In California, the situation is unstable and state officials fear a sudden increase in patients. Yet distancing measures may help ease a potentially crushing burden on medical institutions, California Governor Gavin Newsom said.

“The stay-at-home order has advanced our efforts in reducing the stress on the system,” Newsom said in a briefing Monday. “It’s bought us time to prepare.”

His optimism is muted, in part, because the latest case numbers may also reflect Covid-19 testing challenges, including delays in returning results, which are widespread but particularly pronounced in California. Roughly 84,000 tests had been conducted in California as of Saturday, nearly 70% of which have results pending, according to the state health department.

Still, in Washington state, additional signs suggest the curve of case growth is flattening in the initial epicenter of the U.S. outbreak.

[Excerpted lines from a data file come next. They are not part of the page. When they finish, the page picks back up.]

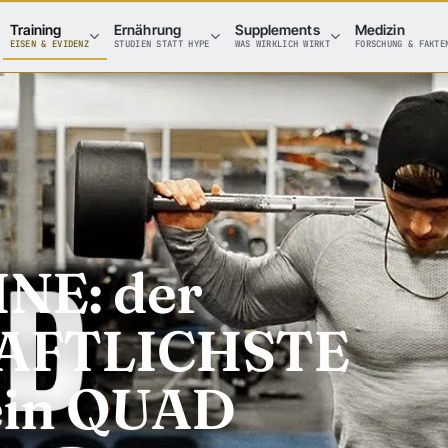
Training
Ernährung
Supplements
Medizin
EISEN & EVIDENZ
STUDIEN STATT HYPE
WAS WIRKLICH WIRKT
FORSCHUNG & FAKTE
NE: der
AFTLICHSTE
Dein QUAD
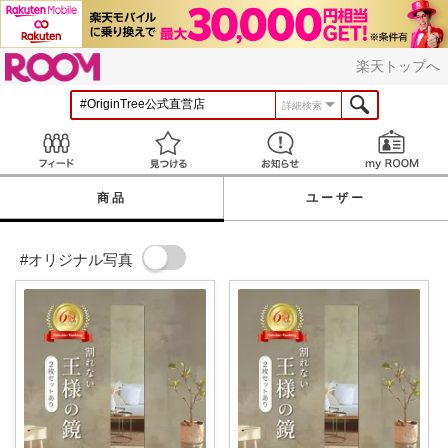
ROOM
楽天トップへ
詳細検索
Feed
見つける
お知らせ
商品
ユーザー
#オリジナル写真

Last week, Governor Jay Inslee reported a small decrease in the pace, largely due to improvements in King County, which includes Seattle, and two others nearby.

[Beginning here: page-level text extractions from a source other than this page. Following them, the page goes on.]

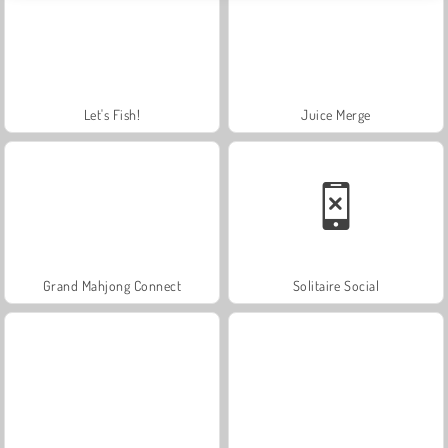
Let's Fish!
Juice Merge
Grand Mahjong Connect
Solitaire Social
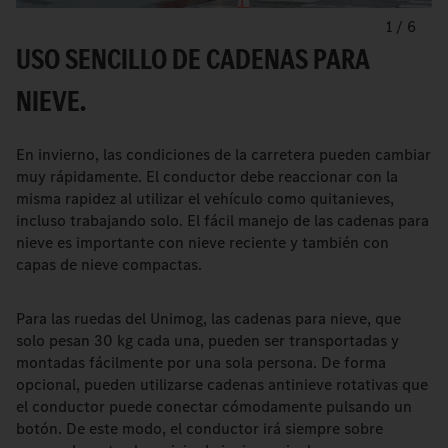
1
/
6
USO SENCILLO DE CADENAS PARA
NIEVE.
En invierno, las condiciones de la carretera pueden cambiar
muy rápidamente. El conductor debe reaccionar con la
misma rapidez al utilizar el vehículo como quitanieves,
incluso trabajando solo. El fácil manejo de las cadenas para
nieve es importante con nieve reciente y también con
capas de nieve compactas.
Para las ruedas del Unimog, las cadenas para nieve, que
solo pesan 30 kg cada una, pueden ser transportadas y
montadas fácilmente por una sola persona. De forma
opcional, pueden utilizarse cadenas antinieve rotativas que
el conductor puede conectar cómodamente pulsando un
botón. De este modo, el conductor irá siempre sobre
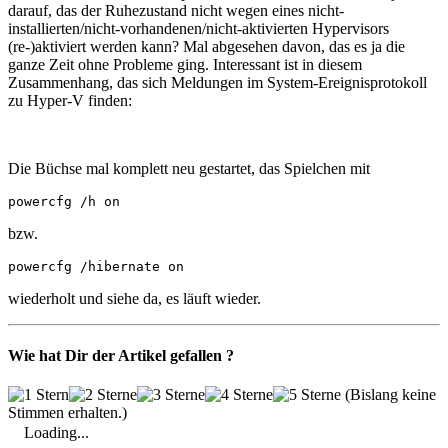
darauf, das der Ruhezustand nicht wegen eines nicht-
installierten/nicht-vorhandenen/nicht-aktivierten Hypervisors
(re-)aktiviert werden kann? Mal abgesehen davon, das es ja die
ganze Zeit ohne Probleme ging. Interessant ist in diesem
Zusammenhang, das sich Meldungen im System-Ereignisprotokoll
zu Hyper-V finden:
Die Büchse mal komplett neu gestartet, das Spielchen mit
powercfg /h on
bzw.
powercfg /hibernate on
wiederholt und siehe da, es läuft wieder.
Wie hat Dir der Artikel gefallen ?
(Bislang keine
Stimmen erhalten.)
Loading...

As of March 18, each King County patient was transmitting Covid-19 to 1.4 other people on average, down from 2.7 at the beginning of March, according to Daniel Klein, a senior research manager at the Institute for Disease Modeling in Bellevue. The reductions show up in numbers collected by hospitals, too.

The Washington State Hospital Association’s data for King and Snohomish counties also show “the curve is flattening over the last few days,” said Janet Baseman, associate dean for public health practice at the University of Washington School of Public Health. “It’s not accelerating, so that’s great. We’re just not out of the woods.”

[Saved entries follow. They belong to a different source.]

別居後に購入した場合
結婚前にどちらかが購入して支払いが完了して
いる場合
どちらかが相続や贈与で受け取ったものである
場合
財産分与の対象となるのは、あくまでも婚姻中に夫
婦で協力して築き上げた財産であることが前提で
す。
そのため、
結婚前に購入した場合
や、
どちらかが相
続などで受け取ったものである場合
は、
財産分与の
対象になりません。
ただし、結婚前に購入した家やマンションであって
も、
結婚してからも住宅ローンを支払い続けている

The Washington hospital chain that in January treated the first known U.S. patient is seeing a similar trend.

“There’s at least a glimmer of hope,” said Rod Hochman, chief executive officer of Providence St. Joseph Health, which operates in seven Western states. “We’ve been at this for two months. Northwesterners have been working from home. We’ve been doing a lot of social distancing for a while.”

The goal of such measures is to spread the load of illness over a longer period -- flattening the curve, as the now-common term goes. When cases are plotted out over time, officials want them to resemble a long and imposing hill, but one with a gentle incline. They want to avoid a dramatic alpine peak that will overtax hospitals.